The stock of the mortgage lender touched a fresh record high of Rs 2,327 per share, up 2 per cent intra-day on the BSE, surpassing its previous high of Rs 2,301 touched on July 5.

At 10:32 am, HDFC was trading 1.6 per cent higher at Rs 2,324 with a market cap of Rs 4.01 trillion, the BSE data show. In comparison, the Sensex was trading lower by 0.11 per cent at 39,170 levels.

Previously, four companies have crossed this achievement—Reliance Industries (RIL), Tata Consultancy Services (TCS), HDFC Bank, ITC and Oil & Natural Gas Corporation (ONGC).

With this development, HDFC stands at fourth position in the overall m-cap ranking. RIL is India’s most valued company with the m-cap of Rs 8.08 trillion, followed by TCS and HDFC Bank at Rs 7.86 trillion and Rs 6.62 trillion, respectively.

Thus far in the calendar year 2019, HDFC has outperformed the market by surging 18 per cent as compared to a 9 per cent rise in the S&P BSE Sensex.

The Board of Directors of HDFC is scheduled to meet on August 2, 2019 to approve financial results for the quarter ended June 30, 2019 (Q1FY20). The board will also consider the issuance of secured redeemable non-convertible debentures (NCDs) aggregating Rs 45,000 crore on a private placement basis.
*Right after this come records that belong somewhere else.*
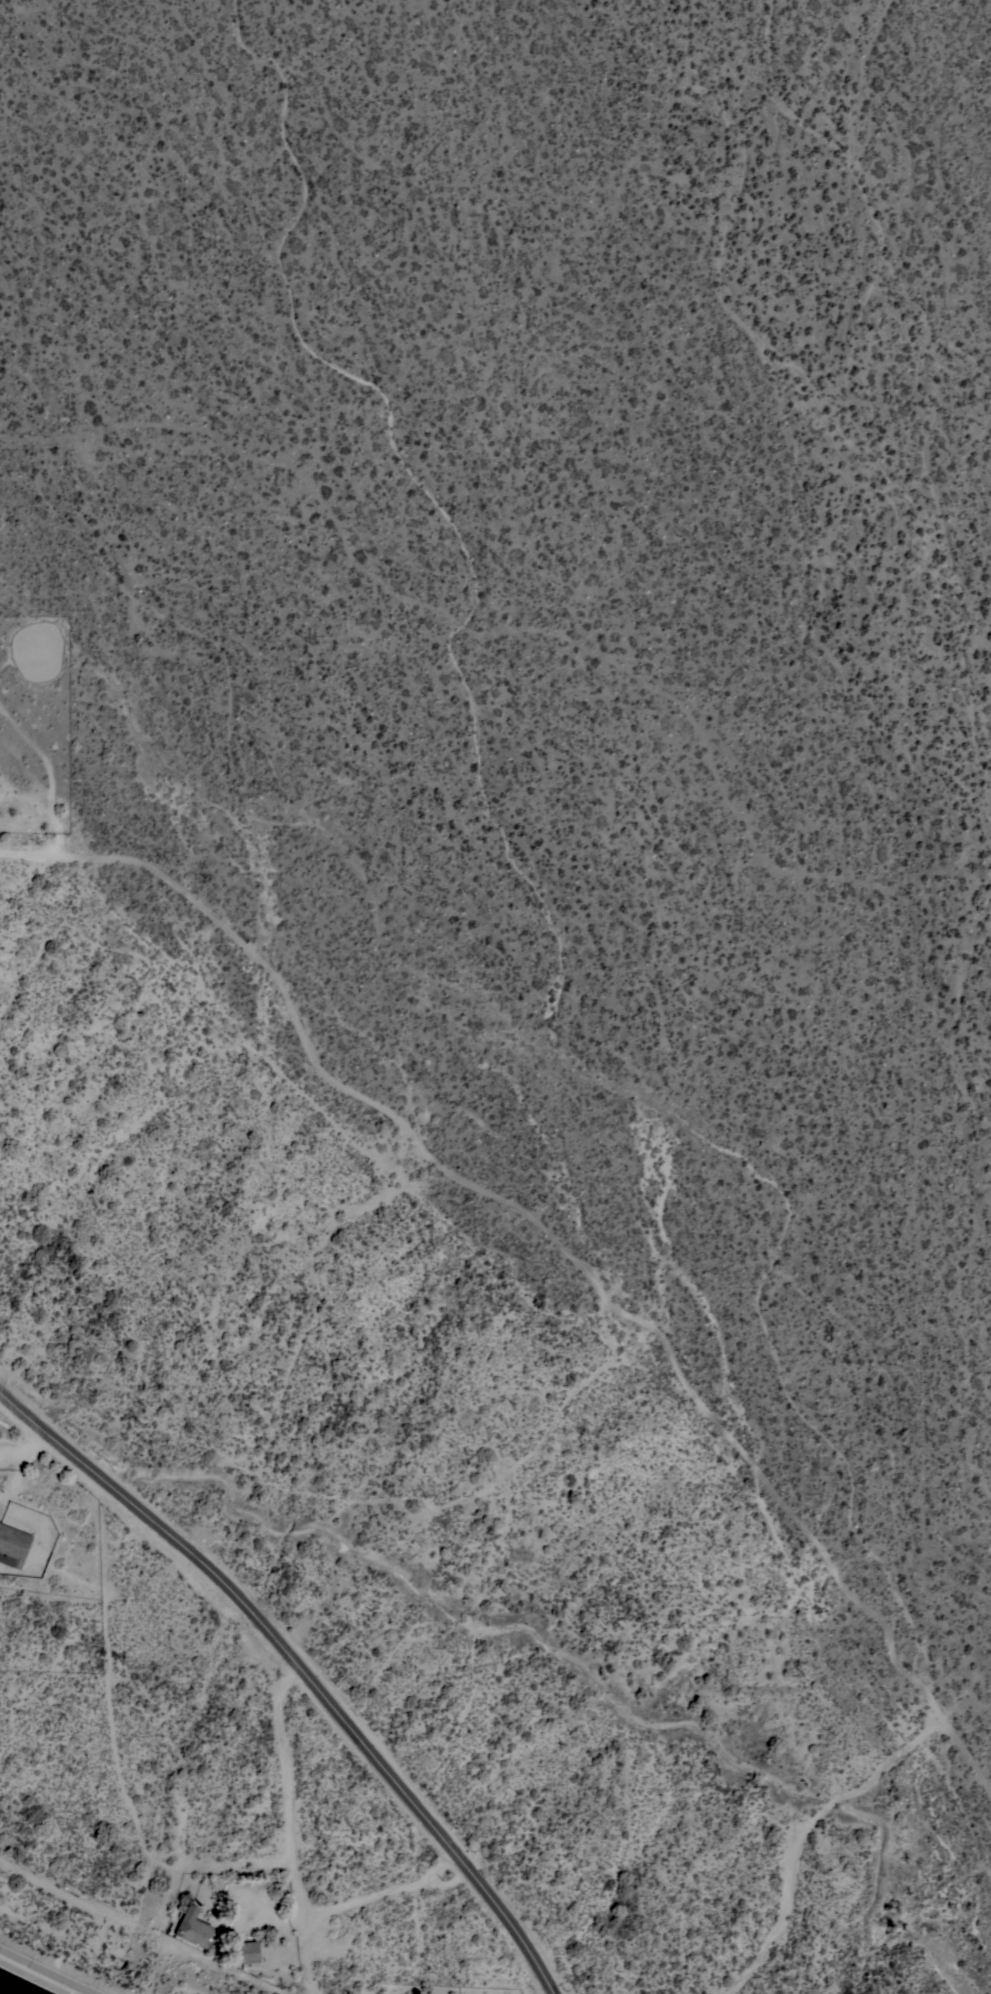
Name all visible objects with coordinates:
road: (61, 790)
road: (32, 1444)
building: (13, 1545)
road: (304, 1666)
road: (289, 1827)
road: (385, 1894)
building: (195, 1928)
building: (252, 1955)
building: (283, 1974)
road: (554, 1992)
HDFC maintains strong positioning and is expected to clock 15 per cent year on year (YoY) loan growth, as corporate book consolidates, according to Prabhudas Lilladher.

“While QoQ earnings stand tad moderate, YoY, profit after tax (PAT) is expected to clock 21 per cent YoY growth, primarily led by steady market share gains and stable asset quality. Improving spreads to help maintain NIMs (net interest margins) closer to 3 per cent levels despite sustenance of heavy liquidity on balance sheet,” the brokerage firm said in an earnings preview.
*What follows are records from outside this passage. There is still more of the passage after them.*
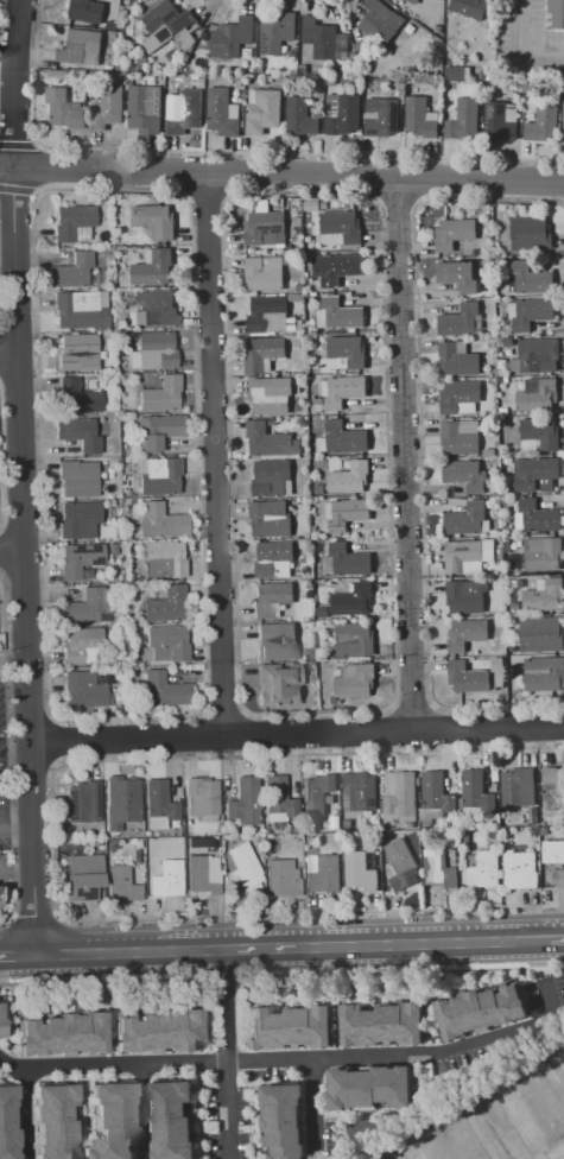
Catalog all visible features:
building: (412, 1)
building: (470, 8)
building: (86, 10)
building: (556, 14)
building: (379, 22)
building: (167, 26)
building: (278, 35)
building: (235, 36)
building: (319, 38)
building: (79, 45)
road: (518, 49)
building: (165, 57)
building: (138, 59)
building: (120, 63)
building: (108, 67)
building: (259, 67)
building: (457, 72)
building: (56, 74)
building: (268, 78)
building: (331, 80)
building: (394, 84)
building: (511, 94)
building: (107, 108)
building: (60, 109)
building: (144, 109)
building: (264, 111)
building: (186, 113)
building: (221, 113)
building: (343, 114)
building: (300, 116)
building: (381, 116)
building: (419, 118)
building: (464, 119)
building: (500, 120)
building: (542, 120)
building: (563, 121)
road: (281, 175)
building: (311, 204)
building: (330, 204)
building: (154, 220)
building: (297, 221)
building: (74, 223)
building: (339, 229)
building: (265, 230)
building: (454, 233)
building: (528, 233)
building: (286, 261)
building: (152, 267)
building: (336, 268)
building: (71, 271)
building: (264, 273)
building: (458, 275)
building: (91, 276)
building: (531, 278)
building: (110, 284)
building: (299, 288)
building: (301, 296)
building: (157, 308)
building: (80, 310)
building: (531, 313)
building: (267, 314)
building: (338, 314)
building: (461, 321)
building: (292, 324)
building: (102, 335)
building: (121, 336)
building: (507, 342)
building: (155, 350)
building: (512, 350)
building: (347, 351)
building: (262, 352)
building: (78, 353)
building: (537, 356)
road: (9, 358)
building: (457, 358)
building: (501, 362)
building: (500, 372)
building: (90, 384)
building: (342, 390)
building: (160, 394)
building: (270, 395)
building: (536, 395)
building: (76, 396)
building: (459, 397)
building: (317, 401)
building: (503, 411)
building: (160, 431)
building: (76, 432)
building: (539, 435)
building: (460, 437)
building: (344, 438)
building: (271, 441)
building: (321, 444)
road: (213, 455)
road: (403, 455)
building: (508, 460)
building: (127, 465)
building: (537, 474)
building: (466, 475)
road: (21, 477)
building: (159, 477)
building: (271, 477)
building: (348, 477)
building: (77, 479)
building: (319, 489)
building: (348, 513)
building: (535, 517)
building: (270, 519)
building: (468, 519)
building: (78, 520)
building: (160, 521)
building: (507, 546)
building: (112, 549)
road: (11, 553)
building: (468, 555)
building: (537, 555)
building: (274, 559)
building: (163, 560)
building: (348, 560)
building: (78, 561)
building: (309, 593)
building: (514, 593)
building: (465, 596)
building: (544, 596)
building: (270, 598)
building: (351, 598)
building: (165, 605)
building: (86, 606)
building: (321, 612)
building: (465, 634)
building: (544, 634)
building: (354, 639)
building: (277, 641)
building: (165, 644)
building: (82, 646)
road: (13, 662)
building: (469, 673)
building: (544, 673)
building: (322, 676)
building: (354, 680)
building: (277, 684)
building: (83, 690)
building: (164, 690)
road: (296, 735)
parking lot: (6, 764)
building: (553, 785)
building: (517, 787)
building: (359, 791)
building: (477, 791)
building: (436, 792)
building: (318, 794)
building: (202, 796)
building: (277, 797)
building: (399, 798)
building: (83, 802)
building: (246, 802)
building: (125, 805)
building: (158, 805)
building: (533, 815)
building: (274, 817)
building: (334, 822)
building: (543, 830)
building: (265, 831)
building: (532, 832)
building: (493, 833)
road: (16, 834)
building: (465, 837)
building: (258, 838)
building: (176, 840)
building: (428, 840)
building: (188, 841)
building: (228, 841)
building: (553, 851)
building: (401, 858)
building: (243, 864)
parking lot: (7, 868)
building: (363, 869)
building: (438, 869)
building: (482, 869)
building: (519, 869)
building: (203, 874)
building: (325, 874)
road: (16, 875)
building: (83, 877)
building: (555, 877)
building: (281, 878)
building: (167, 879)
building: (121, 884)
building: (1, 896)
road: (556, 936)
road: (352, 944)
road: (95, 952)
road: (18, 955)
road: (540, 956)
road: (429, 969)
road: (330, 973)
road: (13, 981)
road: (471, 985)
road: (351, 1001)
road: (70, 1005)
road: (107, 1006)
building: (479, 1011)
building: (0, 1025)
building: (382, 1025)
building: (291, 1028)
road: (336, 1029)
building: (157, 1032)
building: (61, 1035)
road: (225, 1053)
road: (296, 1058)
road: (245, 1070)
building: (556, 1071)
road: (156, 1077)
building: (369, 1087)
road: (313, 1108)
road: (141, 1110)
road: (391, 1112)
road: (22, 1113)
building: (527, 1116)
road: (81, 1119)
building: (171, 1119)
road: (253, 1120)
building: (282, 1120)
building: (113, 1121)
road: (199, 1121)
building: (53, 1122)
building: (7, 1123)
road: (504, 1130)
park: (372, 1131)
building: (475, 1135)
road: (337, 1136)
building: (423, 1148)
Furthermore, IDBI Capital expects HDFC’s loan growth to moderate to 13 per cent YoY and lower net interest income growth, due to pressure on spreads and higher PAT growth after factoring gain from sale of stake in Gruh Finance.

Analysts at JP Morgan remain ‘overweight’ on HDFC with March 2020 target price of Rs 2,600 per share. The foreign brokerage firm sees HDFC as a low-risk play on an improving underlying housing cycle. It believes HDFC’s book quality is one of the best among its mortgage peer group, and the company remains the lowest-cost mortgage provider in India.